**About this task**
Repeat exactly the lines below that lie between the line with "To explore the" and the line with "Correlations between SAM", counting both of those lines as part of the answer.

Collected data
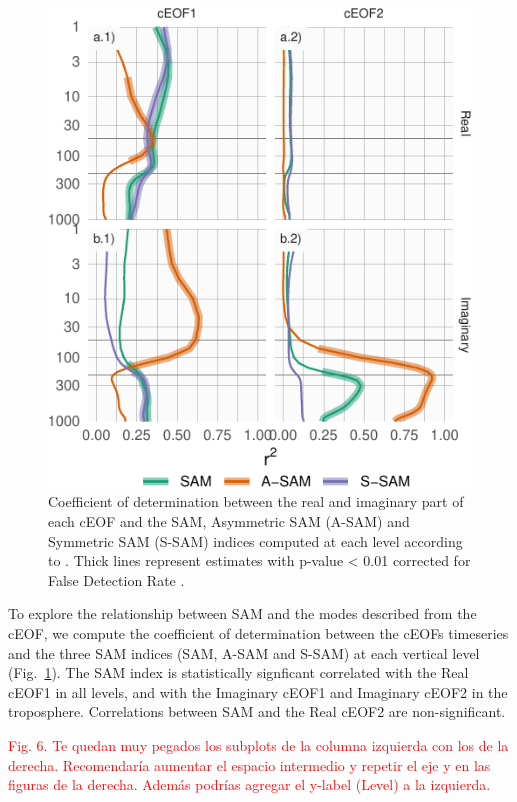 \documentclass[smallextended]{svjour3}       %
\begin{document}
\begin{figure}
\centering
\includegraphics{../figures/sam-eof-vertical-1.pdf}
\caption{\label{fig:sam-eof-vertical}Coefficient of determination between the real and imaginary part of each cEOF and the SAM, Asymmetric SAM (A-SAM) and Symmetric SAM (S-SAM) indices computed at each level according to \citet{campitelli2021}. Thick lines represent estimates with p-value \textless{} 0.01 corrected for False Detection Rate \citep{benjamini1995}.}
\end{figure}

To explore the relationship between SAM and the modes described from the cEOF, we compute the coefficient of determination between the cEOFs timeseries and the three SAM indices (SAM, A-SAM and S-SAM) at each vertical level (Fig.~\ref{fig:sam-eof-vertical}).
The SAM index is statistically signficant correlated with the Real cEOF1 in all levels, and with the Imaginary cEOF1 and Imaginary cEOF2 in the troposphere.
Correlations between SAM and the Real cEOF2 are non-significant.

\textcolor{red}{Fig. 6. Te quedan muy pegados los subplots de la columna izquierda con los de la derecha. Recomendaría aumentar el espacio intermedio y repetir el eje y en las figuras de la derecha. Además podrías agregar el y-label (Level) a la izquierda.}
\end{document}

**Answer to this task**
To explore the relationship between SAM and the modes described from the cEOF, we compute the coefficient of determination between the cEOFs timeseries and the three SAM indices (SAM, A-SAM and S-SAM) at each vertical level (Fig.~\ref{fig:sam-eof-vertical}).
The SAM index is statistically signficant correlated with the Real cEOF1 in all levels, and with the Imaginary cEOF1 and Imaginary cEOF2 in the troposphere.
Correlations between SAM and the Real cEOF2 are non-significant.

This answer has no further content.